Dataset items:
*** Begin section ***

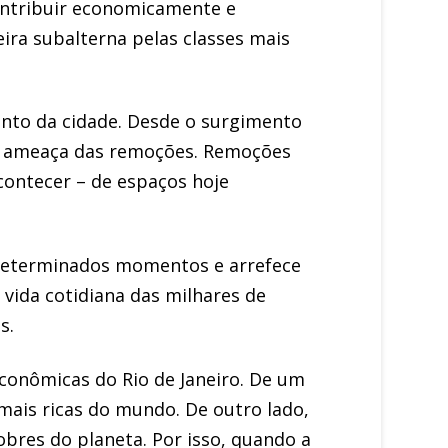
ontribuir economicamente e
ira subalterna pelas classes mais
nto da cidade. Desde o surgimento
b a ameaça das remoções. Remoções
ontecer – de espaços hoje
 determinados momentos e arrefece
 vida cotidiana das milhares de
s.
econômicas do Rio de Janeiro. De um
ais ricas do mundo. De outro lado,
res do planeta. Por isso, quando a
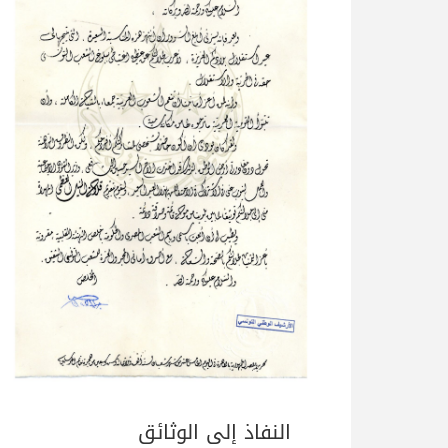
النفاذ إلى الوثائق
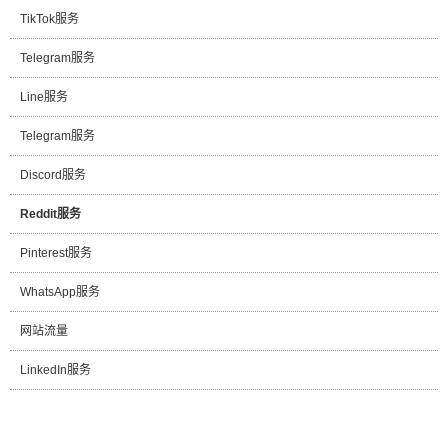
TikTok服务
Telegram服务
Line服务
Telegram服务
Discord服务
Reddit服务
Pinterest服务
WhatsApp服务
网站流量
LinkedIn服务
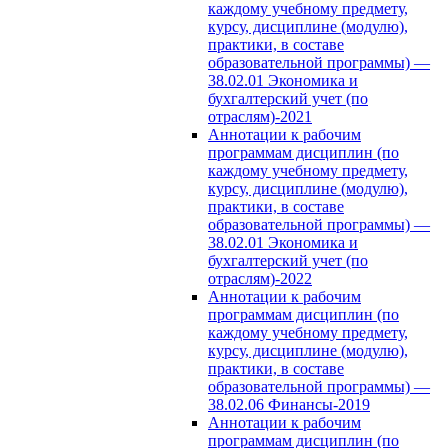
каждому учебному предмету,
курсу, дисциплине (модулю),
практики, в составе
образовательной программы) —
38.02.01 Экономика и
бухгалтерский учет (по
отраслям)-2021
Аннотации к рабочим
программам дисциплин (по
каждому учебному предмету,
курсу, дисциплине (модулю),
практики, в составе
образовательной программы) —
38.02.01 Экономика и
бухгалтерский учет (по
отраслям)-2022
Аннотации к рабочим
программам дисциплин (по
каждому учебному предмету,
курсу, дисциплине (модулю),
практики, в составе
образовательной программы) —
38.02.06 Финансы-2019
Аннотации к рабочим
программам дисциплин (по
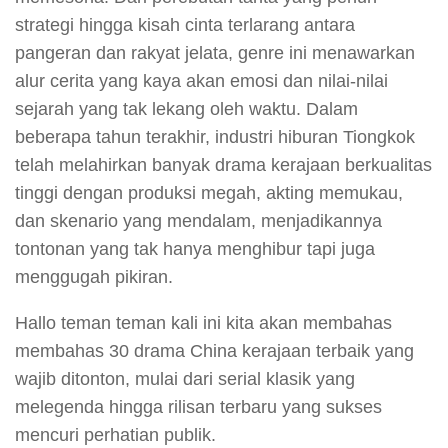
strategi hingga kisah cinta terlarang antara
pangeran dan rakyat jelata, genre ini menawarkan
alur cerita yang kaya akan emosi dan nilai-nilai
sejarah yang tak lekang oleh waktu. Dalam
beberapa tahun terakhir, industri hiburan Tiongkok
telah melahirkan banyak drama kerajaan berkualitas
tinggi dengan produksi megah, akting memukau,
dan skenario yang mendalam, menjadikannya
tontonan yang tak hanya menghibur tapi juga
menggugah pikiran.
Hallo teman teman kali ini kita akan membahas
membahas 30 drama China kerajaan terbaik yang
wajib ditonton, mulai dari serial klasik yang
melegenda hingga rilisan terbaru yang sukses
mencuri perhatian publik.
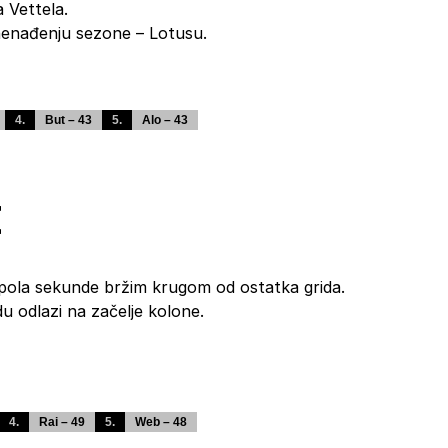
 Vettela.
nenađenju sezone – Lotusu.
4.
But – 43
5.
Alo – 43
E
s pola sekunde bržim krugom od ostatka grida.
u odlazi na začelje kolone.
4.
Rai – 49
5.
Web – 48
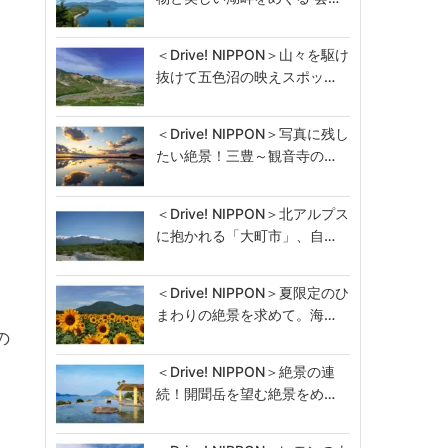
＜Drive! NIPPON＞山々を駆け
抜けて五色沼の映えスポッ…
＜Drive! NIPPON＞写真に残し
たい絶景！三豊～観音寺の…
＜Drive! NIPPON＞北アルプス
に抱かれる「大町市」、自…
、
＜Drive! NIPPON＞夏限定のひ
まわりの絶景を求めて。海…
の
＜Drive! NIPPON＞絶景の連
続！開聞岳を望む絶景をめ…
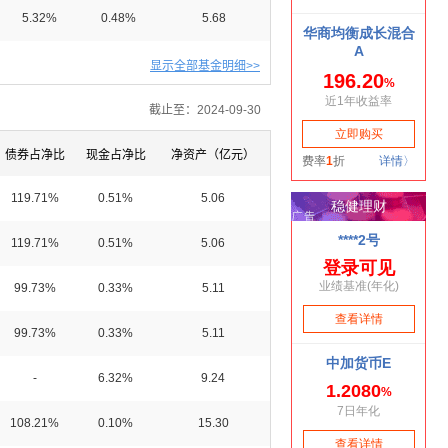
5.32%
0.48%
5.68
显示全部基金明细>>
截止至：2024-09-30
债券占净比
现金占净比
净资产（亿元）
119.71%
0.51%
5.06
119.71%
0.51%
5.06
99.73%
0.33%
5.11
99.73%
0.33%
5.11
-
6.32%
9.24
108.21%
0.10%
15.30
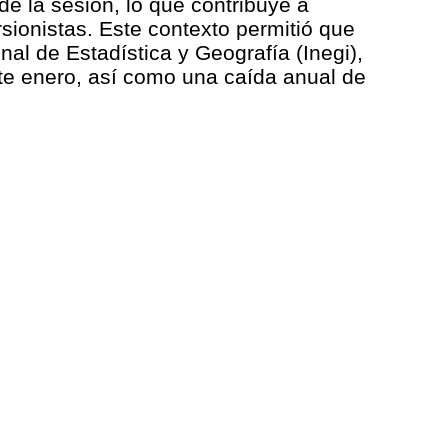
 de la sesión, lo que contribuye a
rsionistas. Este contexto permitió que
nal de Estadística y Geografía (Inegi),
nte enero, así como una caída anual de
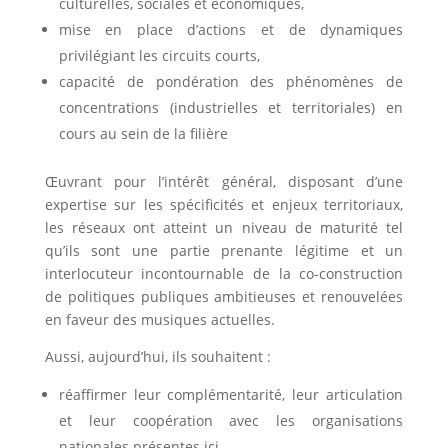
culturelles, sociales et économiques,
mise en place d’actions et de dynamiques
privilégiant les circuits courts,
capacité de pondération des phénomènes de
concentrations (industrielles et territoriales) en
cours au sein de la filière
Œuvrant pour l’intérêt général, disposant d’une
expertise sur les spécificités et enjeux territoriaux,
les réseaux ont atteint un niveau de maturité tel
qu’ils sont une partie prenante légitime et un
interlocuteur incontournable de la co-construction
de politiques publiques ambitieuses et renouvelées
en faveur des musiques actuelles.
Aussi, aujourd’hui, ils souhaitent :
réaffirmer leur complémentarité, leur articulation
et leur coopération avec les organisations
nationales présentes ici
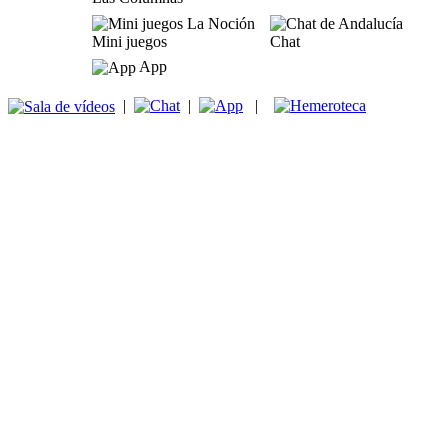
Mini juegos
Chat
App
|
|
|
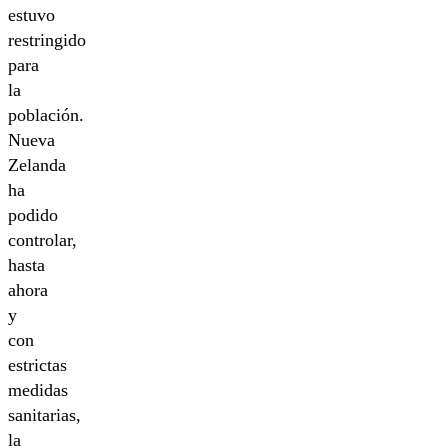
estuvo
restringido
para
la
población.
Nueva
Zelanda
ha
podido
controlar,
hasta
ahora
y
con
estrictas
medidas
sanitarias,
la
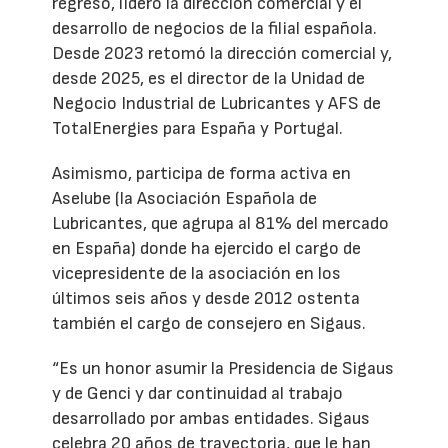
regreso, lideró la dirección comercial y el
desarrollo de negocios de la filial española.
Desde 2023 retomó la dirección comercial y,
desde 2025, es el director de la Unidad de
Negocio Industrial de Lubricantes y AFS de
TotalEnergies para España y Portugal.
Asimismo, participa de forma activa en
Aselube (la Asociación Española de
Lubricantes, que agrupa al 81% del mercado
en España) donde ha ejercido el cargo de
vicepresidente de la asociación en los
últimos seis años y desde 2012 ostenta
también el cargo de consejero en Sigaus.
“Es un honor asumir la Presidencia de Sigaus
y de Genci y dar continuidad al trabajo
desarrollado por ambas entidades. Sigaus
celebra 20 años de trayectoria, que le han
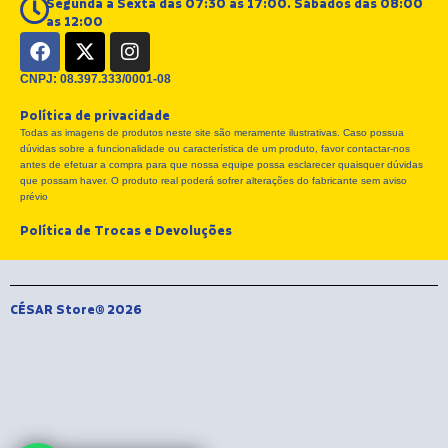
Segunda a Sexta das 07:30 as 17:00. Sábados das 08:00
as 12:00
F
X
I
a
-
n
c
t
s
CNPJ: 08.397.333/0001-08
e
w
t
Política de privacidade
b
i
a
Todas as imagens de produtos neste site são meramente ilustrativas. Caso possua
o
t
g
dúvidas sobre a funcionalidade ou característica de um produto, favor contactar-nos
o
t
r
antes de efetuar a compra para que nossa equipe possa esclarecer quaisquer dúvidas
k
e
a
que possam haver. O produto real poderá sofrer alterações do fabricante sem aviso
r
m
prévio
Política de Trocas e Devoluções
CÉSAR Store® 2026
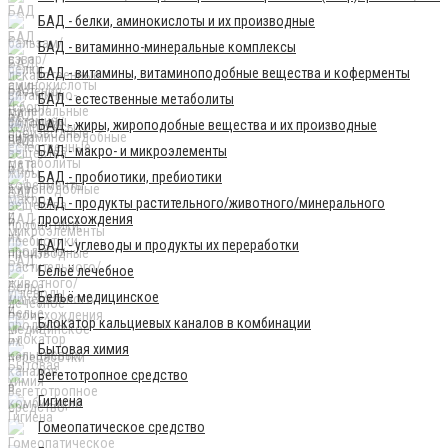
БАД - белки, аминокислоты и их производные
БАД - витаминно-минеральные комплексы
БАД - витамины, витаминоподобные вещества и коферменты
БАД - естественные метаболиты
БАД - жиры, жироподобные вещества и их производные
БАД - макро- и микроэлементы
БАД - пробиотики, пребиотики
БАД - продукты растительного/животного/минерального
происхождения
БАД - углеводы и продукты их переработки
Бельё лечебное
Бельё медицинское
Блокатор кальциевых каналов в комбинации
Бытовая химия
Вегетотропное средство
Гигиена
Гомеопатическое средство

*** End section ***

» **Job**
Repeat only the stretch of data above that runs from the line with "отраслям)-2022" to the line with "culturelles, sociales et". Keep both end lines; exclude pictures.

» **Written response**
отраслям)-2022
Аннотации к рабочим
программам дисциплин (по
каждому учебному предмету,
курсу, дисциплине (модулю),
практики, в составе
образовательной программы) —
38.02.06 Финансы-2019
Аннотации к рабочим
программам дисциплин (по
strategi hingga kisah cinta terlarang antara
pangeran dan rakyat jelata, genre ini menawarkan
alur cerita yang kaya akan emosi dan nilai-nilai
sejarah yang tak lekang oleh waktu. Dalam
beberapa tahun terakhir, industri hiburan Tiongkok
telah melahirkan banyak drama kerajaan berkualitas
tinggi dengan produksi megah, akting memukau,
dan skenario yang mendalam, menjadikannya
tontonan yang tak hanya menghibur tapi juga
menggugah pikiran.
Hallo teman teman kali ini kita akan membahas
membahas 30 drama China kerajaan terbaik yang
wajib ditonton, mulai dari serial klasik yang
melegenda hingga rilisan terbaru yang sukses
mencuri perhatian publik.
 Vettela.
nenađenju sezone – Lotusu.
4.
But – 43
5.
Alo – 43
E
s pola sekunde bržim krugom od ostatka grida.
u odlazi na začelje kolone.
4.
Rai – 49
5.
Web – 48
＜Drive! NIPPON＞山々を駆け
抜けて五色沼の映えスポッ…
＜Drive! NIPPON＞写真に残し
たい絶景！三豊～観音寺の…
＜Drive! NIPPON＞北アルプス
に抱かれる「大町市」、自…
、
＜Drive! NIPPON＞夏限定のひ
まわりの絶景を求めて。海…
の
＜Drive! NIPPON＞絶景の連
続！開聞岳を望む絶景をめ…
5.32%
0.48%
5.68
显示全部基金明细>>
截止至：2024-09-30
债券占净比
现金占净比
净资产（亿元）
119.71%
0.51%
5.06
119.71%
0.51%
5.06
99.73%
0.33%
5.11
99.73%
0.33%
5.11
-
6.32%
9.24
108.21%
0.10%
15.30
 de la sesión, lo que contribuye a
rsionistas. Este contexto permitió que
nal de Estadística y Geografía (Inegi),
nte enero, así como una caída anual de
culturelles, sociales et économiques,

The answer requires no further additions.